It is hard to believe all that has happened so far this year; a war, an energy crisis, high inflation, huge rises in interest rates and the Bank of England stepping in to effectively stop the pound from a total collapse.
In this Autumn newsletter we attempt to explain and provide some understanding of some of these events, particularly those over the past few weeks with both a market insight and outlook. This newsletter has had to be re-written several times due to the significant changes which have occurred over the past few weeks.
Firstly, our message and advice in these uncertain times is…Don’t panic! Staying calm is a challenge given our world of 24/7 news which has not been the most positive for a while, time in the market and not timing the market is always key. It is never comfortable going through these volatile times and we have had our fair share of events providing significant volatility to global markets, particularly in the last few years.
To illustrate the point the chart below outlines performance in 5 key investment areas, as you can see equities always recover as history has shown us, time after time:
Source Quilter Investors – Return in pounds sterling 28th February 1992 to February 2022
The most recent event which created volatility was just a few weeks ago when the Bank of England had to essentially bail out the Government for their ill thought-out mini budget, with a significant commitment to purchase long dated Government Bonds (gilts), essentially printing money, to the tune of £65bn. This being a complete turnaround on their announcement previously when they had confirmed they will sellgilts in order to unwind all the Quantitative Easing which dates back to the financial crises of 2008/9 and 2020, at the time of the Covid outbreak.
Why is this significant? Firstly, the Bank of England has ONLY intervened when there has been a global crisis affecting financial markets’ stability to function properly. This intervention was seen as a necessary step in reaction to the Government’s mini budget, one which has faced criticism from all angles including, rather embarrassingly, the IMF which usually only comments on the activities of some emerging markets, not a member of the G7.
The Bank of England, faced with a collapse in the price of gilts and the pound, had no option but to intervene as it was forcing pension funds (final salary schemes, annuities, corporate schemes) and big banks on international markets to sell gilts which was forcing the price lower.
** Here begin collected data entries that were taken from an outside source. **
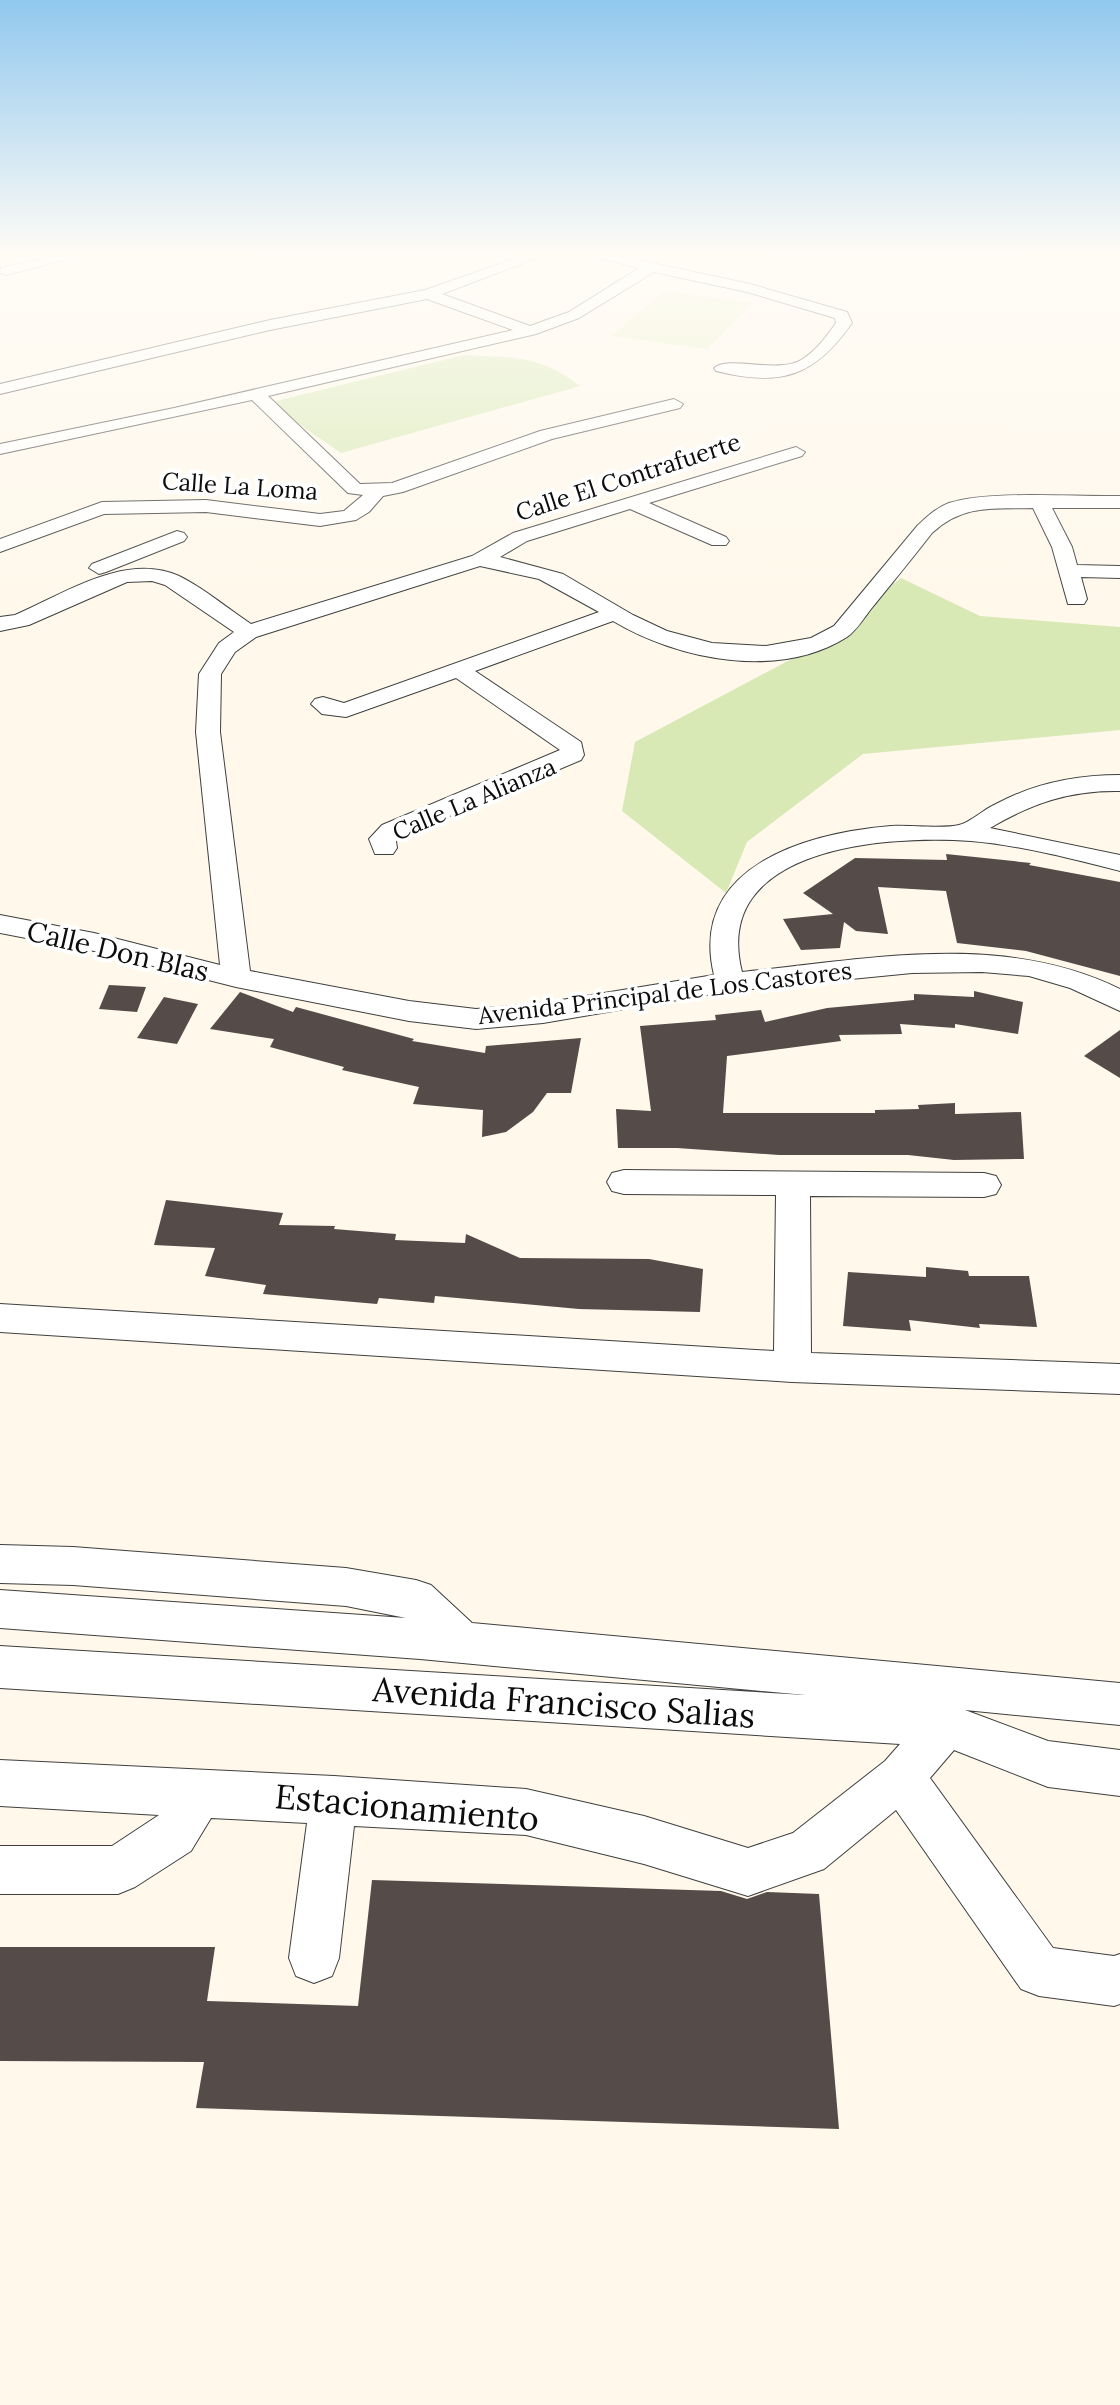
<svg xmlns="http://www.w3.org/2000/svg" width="1120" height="2405" viewBox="0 0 1120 2405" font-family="Lora,serif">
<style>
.green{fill:#d8e9b5}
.pitch{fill:#e8f0c7}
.building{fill:#554b48}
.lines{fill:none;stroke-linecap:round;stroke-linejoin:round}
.minor-casing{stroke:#3f3f3f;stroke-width:2}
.minor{fill:#fff;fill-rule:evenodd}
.labels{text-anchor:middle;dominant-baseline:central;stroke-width:8;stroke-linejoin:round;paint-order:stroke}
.far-street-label{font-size:24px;fill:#0c0c0c;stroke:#fff}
.street-label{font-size:28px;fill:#0c0c0c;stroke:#fff}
.near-street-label{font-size:34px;fill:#0c0c0c;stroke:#fff}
</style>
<rect width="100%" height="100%" fill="#fff8eb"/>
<g class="green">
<path d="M464 355C515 358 537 354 580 386L341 453 268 403Z"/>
<polygon points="901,578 980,616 1120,627 1120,730 863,754 747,842 726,893 622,811 635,742 799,655"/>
</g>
<polygon class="pitch" points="664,291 754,303 707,349 612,336"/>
<g class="building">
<polygon points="946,854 1031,863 1029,865 1120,882 1120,976 1026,951 957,943 946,891 878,887 888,934 856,931 844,922 840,948 801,950 783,919 833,914 803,893 855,858 947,860"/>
<polygon points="109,985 146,987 137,1012 99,1009"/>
<polygon points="974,991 1023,1002 1018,1034 955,1024 955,1028 900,1024 902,1034 839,1035 841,1041 727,1056 723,1113 875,1113 875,1110 919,1109 918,1105 955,1103 955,1114 1021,1112 1024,1159 954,1160 908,1155 779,1155 677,1148 618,1148 616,1109 651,1111 640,1026 716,1020 715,1015 761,1010 765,1022 827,1008 914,1000 914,994 974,997"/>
<polygon points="240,992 293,1012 296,1007 414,1039 412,1041 485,1053 486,1046 581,1038 571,1093 547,1093 533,1112 506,1132 482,1137 483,1110 413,1104 419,1087 342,1070 344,1067 270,1047 274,1039 210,1029"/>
<polygon points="164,997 198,1004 177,1044 137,1038"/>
<polygon points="1120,1030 1120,1078 1084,1056"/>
<polygon points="166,1200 283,1213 279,1225 335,1226 334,1229 396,1234 395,1240 465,1243 466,1234 520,1258 649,1259 703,1269 700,1312 579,1309 435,1296 434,1303 379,1298 377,1304 263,1294 266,1285 205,1276 215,1248 154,1245"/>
<polygon points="926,1267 968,1271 969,1276 1029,1276 1037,1327 979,1324 980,1328 909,1320 911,1331 843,1326 848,1272 926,1277"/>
<polygon points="372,1880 721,1891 747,1899 767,1892 819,1894 839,2129 196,2108 204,2062 0,2061 0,1947 215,1947 207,2001 358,2006"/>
</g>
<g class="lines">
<defs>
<g id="minor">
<polygon points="57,255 82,255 6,275 0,273 1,268"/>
<path d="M525 255H545L442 294 530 326 569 312 639 268 589 255H615L750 284 847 312 852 323C814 377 781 387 716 371L714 368C729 355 776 374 801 360 816 351 826 337 836 323L835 318 747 292 654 272 579 318 536 334 268 396 360 484 392 483 540 431 674 399 683 404 680 408 552 439 403 492 383 496 369 512 356 520 320 526 206 512 104 514 0 552V539L102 502 206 500 320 514 344 511 363 495 348 493 252 400 0 454V444L174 408 513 330 427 299 270 330 0 394V384L270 320 425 290Z"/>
<path d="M796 447 805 452 802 456 649 503 726 537 729 541 726 545H712L630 509 527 541 500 557 563 574 633 615 667 631 712 643 766 646 811 638 834 626 918 525C928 516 936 508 949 503 991 490 1073 497 1120 496V508H1052L1072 547 1077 565 1120 566V578L1081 577 1087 599 1084 604H1068L1052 547 1033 508C993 509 963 504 932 533 912 559 891 584 871 609 864 618 856 631 847 637 780 680 678 660 613 621L475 671 581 742 584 755 581 760 400 837 396 841 397 848 393 854H375L369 839 382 825 560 750 456 678 346 717 322 714 311 704 315 699 323 697 344 703 599 612 539 579 480 566 256 637 235 652 221 674 220 732 250 971 409 1001 476 1009 543 1003 714 975C688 866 807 833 891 826 909 825 944 829 959 825 971 822 984 809 996 804 1035 783 1076 775 1120 775V791C1071 790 1032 803 990 828L1120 855V871C1073 859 1019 845 971 841 888 835 710 846 742 972 868 959 1002 931 1120 989V1011L1070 988 1029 976 982 972 912 973 730 991 543 1023 476 1029 409 1021 236 987 94 951 0 933V915L94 933 220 965 196 732 199 674 219 643 234 632 165 585 152 581 127 582 29 625 0 631V617L15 615C64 594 125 552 179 576 204 588 228 609 251 624L472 556 513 533Z"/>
<polygon points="177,531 184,533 187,537 184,541 106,572 99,574 89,568 92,564"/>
<polygon points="624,1170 984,1173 996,1176 1001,1185 996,1194 984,1197 810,1196 811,1353 1120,1364 1120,1394 792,1382 0,1332 0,1304 774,1351 776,1195 624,1194 612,1191 607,1182 612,1173"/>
<polygon points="0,1545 73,1547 346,1568 416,1580 431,1585 472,1623 1120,1683 1120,1725 965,1710 1048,1741 1120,1750 1120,1796 1048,1787 954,1750 930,1778 1053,1948 1114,1956 1120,1954 1120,2004 1114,2006 1039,1996 1021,1989 896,1810 824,1869 748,1896 644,1864 526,1835 354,1826 339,1958 332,1976 314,1983 296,1976 289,1958 307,1823 211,1818 191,1851 135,1887 118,1894 0,1894 0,1846 112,1846 159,1815 0,1806 0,1760 334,1776 526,1789 644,1816 748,1848 793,1833 885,1761 900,1744 0,1688 0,1646 805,1695 420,1659 0,1628 0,1590 406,1618 346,1606 73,1585 0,1583"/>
</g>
</defs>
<use href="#minor" class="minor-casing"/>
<use href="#minor" class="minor"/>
</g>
<linearGradient id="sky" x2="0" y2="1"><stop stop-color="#91c8ee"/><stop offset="0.43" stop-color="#fffcf6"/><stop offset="1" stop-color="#fffcf6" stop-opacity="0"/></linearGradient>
<rect width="1120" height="592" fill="url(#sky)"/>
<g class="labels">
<g class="far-street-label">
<text transform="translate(628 477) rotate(-18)">Calle El Contrafuerte</text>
<text transform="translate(240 486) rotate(4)">Calle La Loma</text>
<text transform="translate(474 799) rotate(-23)">Calle La Alianza</text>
<text transform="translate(665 993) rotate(-7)">Avenida Principal de Los Castores</text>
</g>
<g class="street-label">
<text transform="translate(118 951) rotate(13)">Calle Don Blas</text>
</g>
<g class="near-street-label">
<text transform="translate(564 1702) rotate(4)">Avenida Francisco Salias</text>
<text transform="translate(407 1807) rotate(5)">Estacionamiento</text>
</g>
</g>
</svg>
If they had not intervened, pension funds may not have been able to pay their debts which would have had significant repercussions for pension members.
The fallout from all of this is the impact on interest rates, with a record number of mortgage deals being withdrawn as lenders try to establish how high rates are going to go in the coming months. The pound and the gilt market have rallied, due to expectations that the tax cuts will have to be ditched or severely delayed.
There has been some reason to cheer with renewed optimism in equity markets, the upbeat mood was largely due to “growing speculation that central banks could soon pivot towards a more dovish stance”, wrote analysts at Deutsche Bank, which showed US manufacturing activity was lower than anticipated in September, suggesting a cooling in the US economy. This could be a sign that central bankers may be easing off aggressive interest rate moves.
However, we live in strange times, where good news is not always seen as good. Last week the US released data on continued high employment rates, this would normally be seen as very good news, showing that an economy is doing well, however markets reacted badly to this with a sharp sell off. The sell off was due to the fact that the data will only force the Federal Reserve to keep raising interest rates, until they see continued signs of a slowdown in the economy and, more importantly, inflation.
It all is very unnerving and again we are faced with an unprecedented set of scenarios, so where is the good news; something that can provide us with a positive outlook?
Whilst 2023, has a mixed outlook, it does offer some hope. Earnings from companies, whilst expected to be less than this year should be helped by the easing of supply chain issues which have dogged 2021/22. Energy prices are expected to fall from their elevated levels; both of these will help reduce inflation from the record highs we have seen, although it will remain well above central bank’s target of 2%.
However, a lot does depend on how the situation in Ukraine plays out over the coming months, along with the effects on economies from higher global interest rates.
In summary the news headlines can be very dramatic and make us all nervous about the present and future, however often the actual data behind the headlines is very much more mundane. We, as always continue to monitor your portfolios taking the long term view, and it is important to remember that as we saw in 2020 markets can fall sharply, however once a recovery starts, it’s pace can catch the market by surprise.